Une des premières mentions de l’espèce au Canada a été faite dans la rivière Niagara en 1934. La seule autre mention de l’espèce dans le bassin de la Niagara date de 2002, année où une pêche au filet troubleau qui ne visait pas les Unionidés, a permis de recueillir un seul spécimen de troncille pied-de-faon vivant dans le ruisseau Lyons (Logan, comm. pers., 2007). Bien qu’un spécimen de référence semble avoir été recueilli, il n’a pas été vérifié et a été égaré depuis. Le rédacteur du rapport n’a pas été en mesure de confirmer cette mention. Par conséquent, cette occurrence doit être considérée comme suspecte jusqu’à ce qu’un autre spécimen puisse être adéquatement confirmé, et le présent rapport n’en tient pas compte. Un échantillonnage limité de moules a été effectué ces dernières années dans la rivière Niagara. Riveredge Associates a inventorié les moules de 15 sites de la région de l’île Grand en 2001 et 2002 et trouvé des spécimens vivants appartenant à 6 espèces autres que le troncille pied-de-faon (New York Power Authority, 2003).
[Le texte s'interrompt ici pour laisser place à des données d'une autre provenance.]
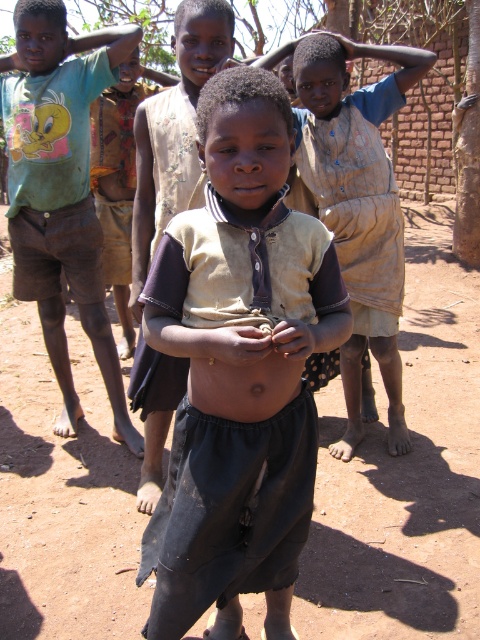
You are a photographer trying to capture the scene from the front. You notice the dirt field at center and the dirty beige shirt at center. Which object is positioned to the right of the other?

The dirt field at center is to the right of the dirty beige shirt at center.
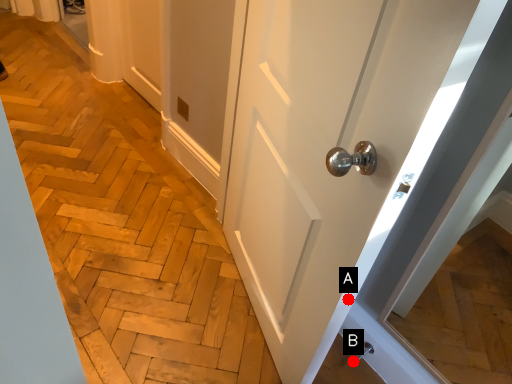
Question: Two points are circled on the image, labeled by A and B beside each circle. Which of the following is the closest to the observer?

Choices:
 (A) A is closer
 (B) B is closer

Answer: (A)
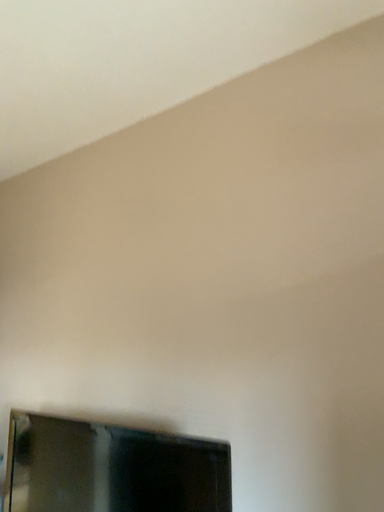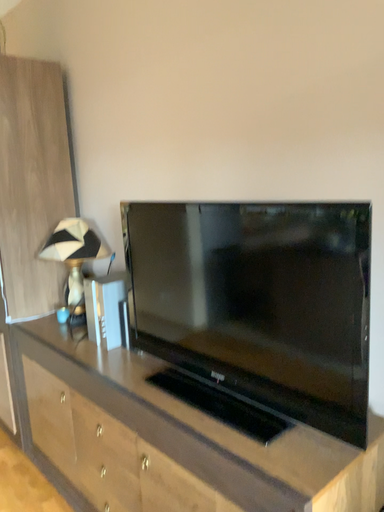
Question: How did the camera likely rotate when shooting the video?

Choices:
 (A) rotated left
 (B) rotated right

Answer: (A)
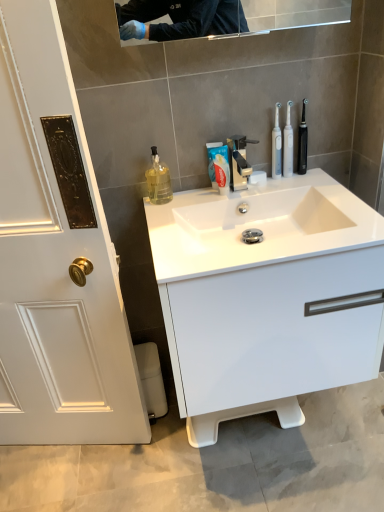
At what (x,y) coordinates should I click in order to perform the action: click on unoccupied area in front of translucent glass mouthwash at left, the 1th mouthwash positioned from the left. Please return your answer as a coordinate pair (x, y). This screenshot has height=512, width=384. Looking at the image, I should click on (161, 216).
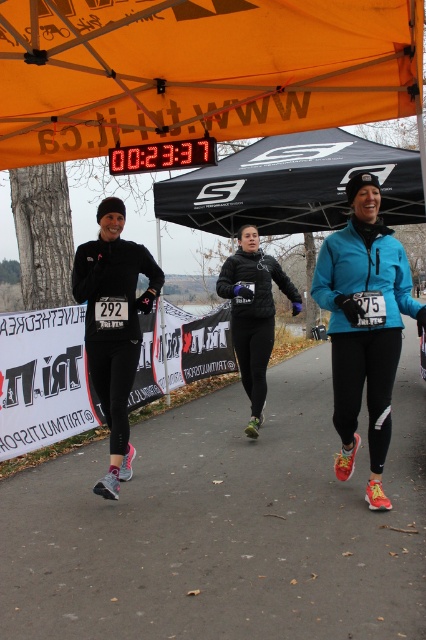
Does matte blue jacket at center have a larger size compared to matte black running shoe at center?

Correct, matte blue jacket at center is larger in size than matte black running shoe at center.

Which of these two, matte blue jacket at center or matte black running shoe at center, stands taller?

matte black running shoe at center

Where is `matte blue jacket at center`? The image size is (426, 640). matte blue jacket at center is located at coordinates (365, 324).

Find the location of a particular element. The height and width of the screenshot is (640, 426). matte blue jacket at center is located at coordinates (365, 324).

Between black matte running shoes at lower center and orange fabric canopy at upper center, which one is positioned lower?

Positioned lower is black matte running shoes at lower center.

Does black matte running shoes at lower center have a larger size compared to orange fabric canopy at upper center?

No, black matte running shoes at lower center is not bigger than orange fabric canopy at upper center.

At what (x,y) coordinates should I click in order to perform the action: click on black matte running shoes at lower center. Please return your answer as a coordinate pair (x, y). The image size is (426, 640). Looking at the image, I should click on (226, 524).

How distant is black fabric canopy at upper center from matte black running shoe at center?

black fabric canopy at upper center is 3.91 meters away from matte black running shoe at center.

Between black fabric canopy at upper center and matte black running shoe at center, which one appears on the left side from the viewer's perspective?

matte black running shoe at center is more to the left.

Image resolution: width=426 pixels, height=640 pixels. Identify the location of black fabric canopy at upper center. (291, 186).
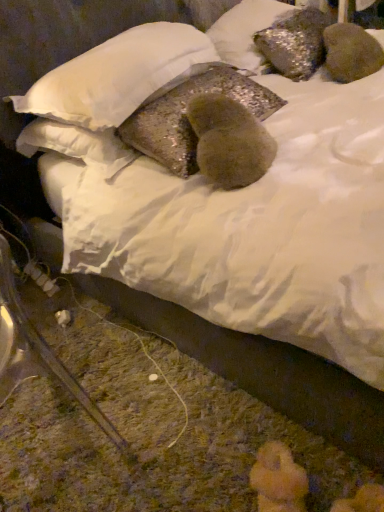
Question: Is glittery fabric pillow at center, the 3th pillow in the top-to-bottom sequence, bigger or smaller than sparkly metallic pillow at upper center, which is counted as the 1th pillow, starting from the top?

Choices:
 (A) small
 (B) big

Answer: (A)

Question: In the image, is glittery fabric pillow at center, marked as the first pillow in a bottom-to-top arrangement, positioned in front of or behind sparkly metallic pillow at upper center, the 3th pillow positioned from the bottom?

Choices:
 (A) front
 (B) behind

Answer: (A)

Question: Which object is positioned farthest from the sparkly metallic pillow at upper center, which is counted as the 1th pillow, starting from the top?

Choices:
 (A) glittery fabric pillow at center, the 3th pillow in the top-to-bottom sequence
 (B) shiny metallic pillow at center, the 2th pillow when ordered from top to bottom

Answer: (B)

Question: Based on their relative distances, which object is farther from the glittery fabric pillow at center, marked as the first pillow in a bottom-to-top arrangement?

Choices:
 (A) shiny metallic pillow at center, which is the second pillow from bottom to top
 (B) sparkly metallic pillow at upper center, which is counted as the 1th pillow, starting from the top

Answer: (B)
La zone d’occurrence a été calculée dans ArcView GIS 3.3 au moyen d’un polygone convexe maximum construit autour des aires de répartition historique et actuelle représentées aux figures 3 et figure4. En présumant que la population du ruisseau Muskrat a toujours été présente même si elle n’a pas été détectée avant 2005, ce qui est possible étant donné les faibles densités et les faibles activités d’échantillonnage dans ce bassin, la zone d’occurrence historique est de 51 238 km². À titre de comparaison, la zone d’occurrence actuelle est de 24 952 km², ce qui représente une réduction de 51 p. 100. La zone d’occupation actuelle, quant à elle, est estimée à 128 km², mais elle a connu un déclin au cours des 20 dernières années, des populations ayant disparu des eaux du large du lac Sainte-Claire, de la rivière Detroit et du lac Érié. La zone d’occupation ne semble pas avoir changé dans les rivières Sydenham et Grand, mais de nouvelles populations ont été découvertes dans la Thames (1997) et la Saugeen (2005) (voir la section « Fluctuations et tendances »). Pour toutes les populations, sauf celles de la Thames, on a calculé la zone d’occupation en appliquant une grille de 2 x 2 km sur chaque occurrence. Dans le cas de la population de la rivière Thames, le calcul de la zone d’occupation a été fondé sur l’hypothèse voulant que la répartition soit continue entre la mention la plus en amont et la mention la plus en aval ainsi que sur l’application d’une grille de 1 km sur ce tronçon entier de la rivière (Filion, comm. pers., 2007). Pour chacune des cinq populations existances, la zone d’occupation a été calculée comme suit : 4 km² pour chacune des populations du delta de la Sainte-Claire, du ruisseau Muskrat, de la rivière Sydenham et de la rivière Grand et 112 km² pour la population de la rivière Thames.